START Source document
What Pop Surrealism really means to me
When I first heard the term Pop Surrealism, I saw it as a label, something art critics and galleries used to group quirky, dreamlike imagery. But over the years, through my own creative journey, my understanding has grown deeper, looser, and much more personal.
For me, Pop Surrealism isn’t just a style, it’s a playful way of seeing the world. It’s where the unexpected meets the familiar: cute meets weird, whimsy meets wonder, and everyday ideas become animated visions full of curiosity.
In my sketchbooks, you'll often find unlikely characters, surreal scenes, and playful mash-ups that feel like snapshots from someone’s imagination the moment it escapes reality. When I sit down to draw or craft, whether it’s a crazy fish tank full of bizarre creatures or a hand-colored Cowgirl donut, I’m not just doodling. I’m entering that moment where logic gives way to playful sensation. That’s Pop Surrealism for me. It’s not about making something that fits a strict definition. It’s about creating art that resonates, often with a smile (sometimes with hidden message) and always with a sense of wonder.
Why it matters in my work
It usually starts quietly, with a sketch. A fish tank appears on the page, but not the kind you’d find in a living room, this one fills itself with creatures that feel half-real, half-dreamed up. As the drawing grows, the rules loosen. A character gains a strange expression, a shape bends in an unexpected way, and suddenly the scene begins to feel alive.
Other times, that same energy moves into paper. A stack of pages becomes a flipbook, and with each flip, small, whimsical characters begin to move, almost as if they’ve been waiting for the chance.
In those moments, I’m not thinking about style or labels. I’m simply following imagination as it leads, letting go of the need to make things look “right,” and trusting that joy will hold everything together. That’s where my version of Pop Surrealism lives, not as a category, but as a way of creating.
END Source document
START Information shown
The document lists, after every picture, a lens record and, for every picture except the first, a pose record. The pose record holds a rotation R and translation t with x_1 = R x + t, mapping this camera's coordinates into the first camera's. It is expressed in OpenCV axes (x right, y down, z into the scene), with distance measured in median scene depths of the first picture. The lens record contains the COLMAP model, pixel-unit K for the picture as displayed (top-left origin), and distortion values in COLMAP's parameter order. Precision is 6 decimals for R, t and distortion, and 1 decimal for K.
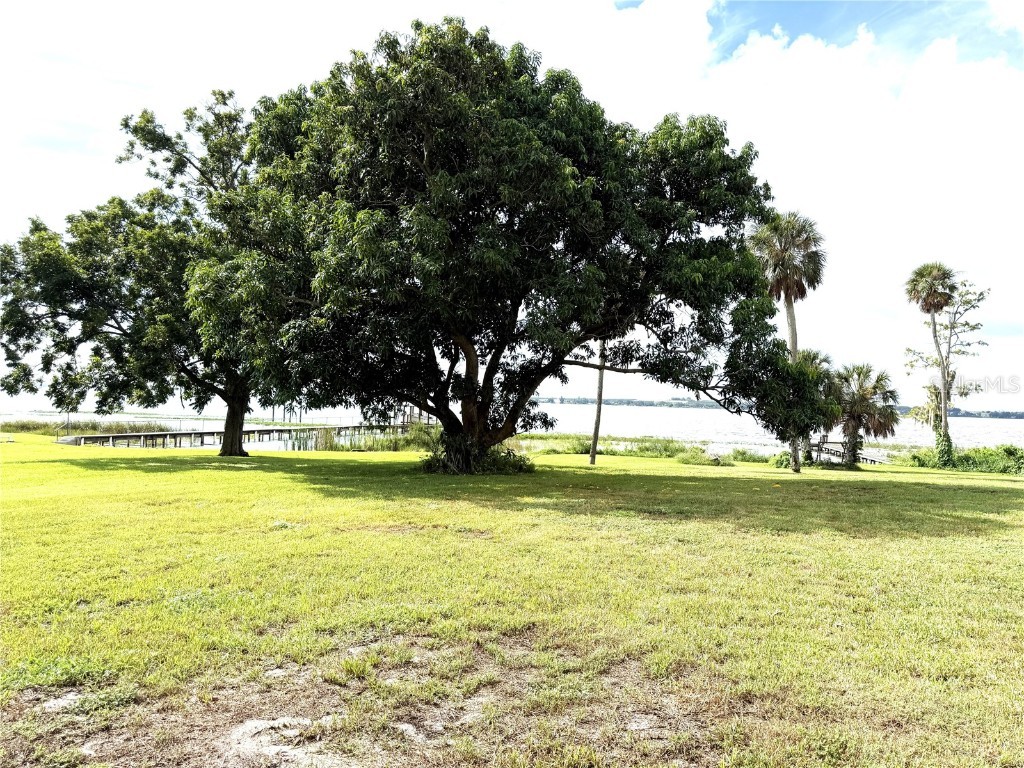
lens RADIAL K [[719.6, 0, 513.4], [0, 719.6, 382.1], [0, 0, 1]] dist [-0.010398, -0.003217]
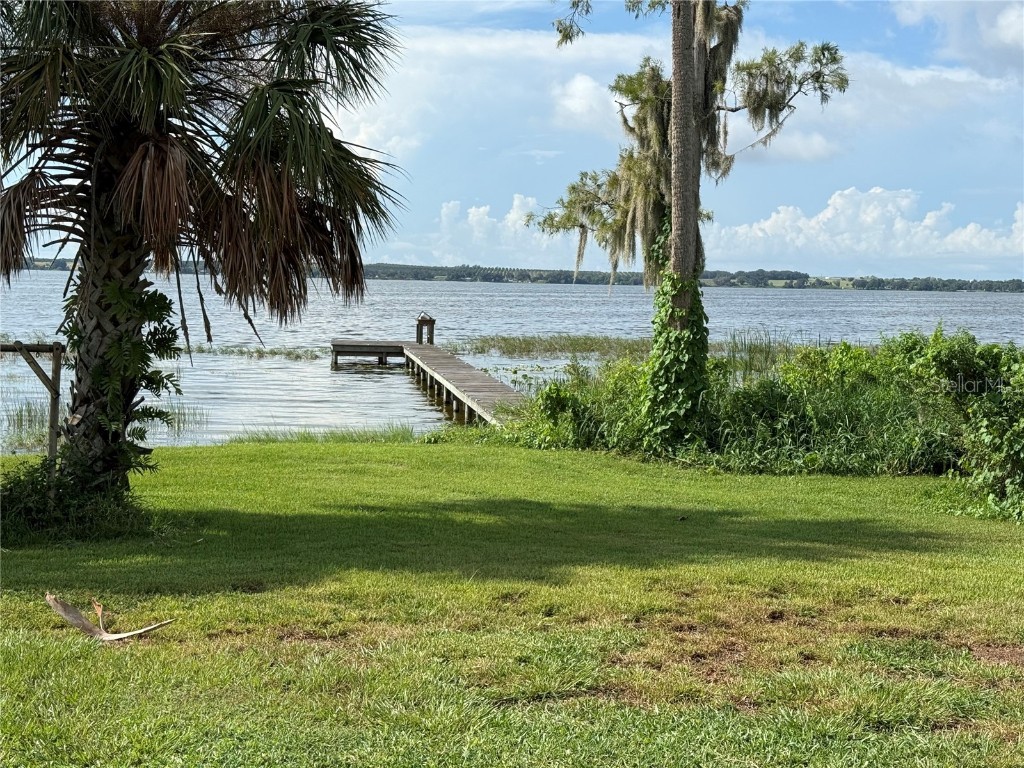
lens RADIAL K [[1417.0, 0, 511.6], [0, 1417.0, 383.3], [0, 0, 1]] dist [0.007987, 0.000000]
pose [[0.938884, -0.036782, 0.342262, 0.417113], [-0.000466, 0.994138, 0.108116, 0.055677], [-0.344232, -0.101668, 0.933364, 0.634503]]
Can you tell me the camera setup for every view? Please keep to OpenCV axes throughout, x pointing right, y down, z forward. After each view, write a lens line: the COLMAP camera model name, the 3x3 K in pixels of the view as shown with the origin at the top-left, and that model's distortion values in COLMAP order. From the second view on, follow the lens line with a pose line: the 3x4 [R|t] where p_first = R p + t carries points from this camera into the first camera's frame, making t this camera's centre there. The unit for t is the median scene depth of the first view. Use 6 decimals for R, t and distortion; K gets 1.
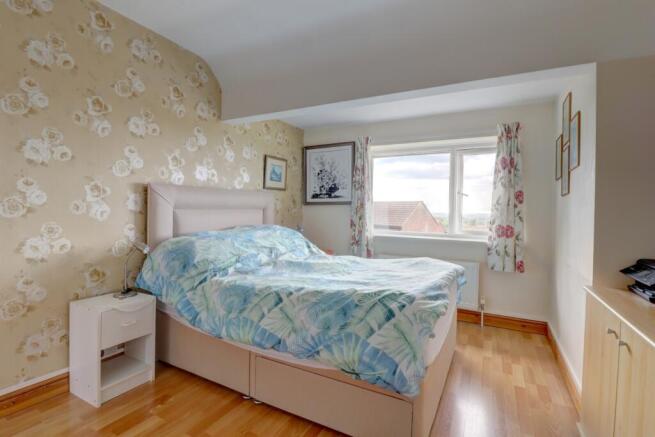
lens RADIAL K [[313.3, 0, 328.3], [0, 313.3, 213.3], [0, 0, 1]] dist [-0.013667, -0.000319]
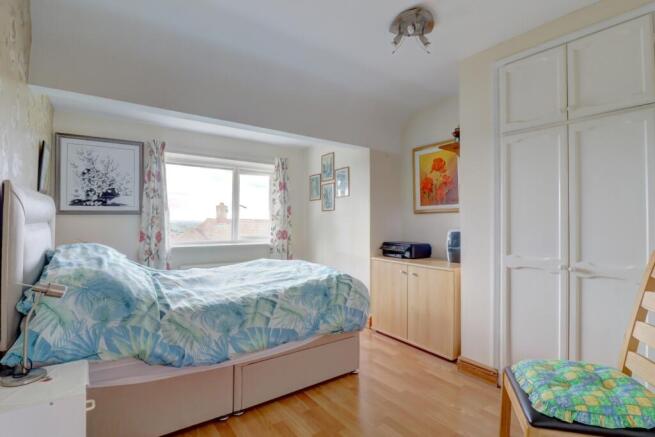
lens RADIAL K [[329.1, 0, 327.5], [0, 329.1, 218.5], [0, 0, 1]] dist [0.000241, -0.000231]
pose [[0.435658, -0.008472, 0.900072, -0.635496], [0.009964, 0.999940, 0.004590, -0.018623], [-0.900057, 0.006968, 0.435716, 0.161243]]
END Information shown
__Exercise instructions__.
a – Can you reproduce, word for word, the stretch of the Pop Surrealism text from "Other times, that" through "way of creating."?
b – According to the Pop Surrealism text, what three kinds of things are often found in the sketchbooks?

__Solutions for each task__.
a –
Other times, that same energy moves into paper. A stack of pages becomes a flipbook, and with each flip, small, whimsical characters begin to move, almost as if they’ve been waiting for the chance.
In those moments, I’m not thinking about style or labels. I’m simply following imagination as it leads, letting go of the need to make things look “right,” and trusting that joy will hold everything together. That’s where my version of Pop Surrealism lives, not as a category, but as a way of creating.

b –
- unlikely characters
- surreal scenes
- playful mash-ups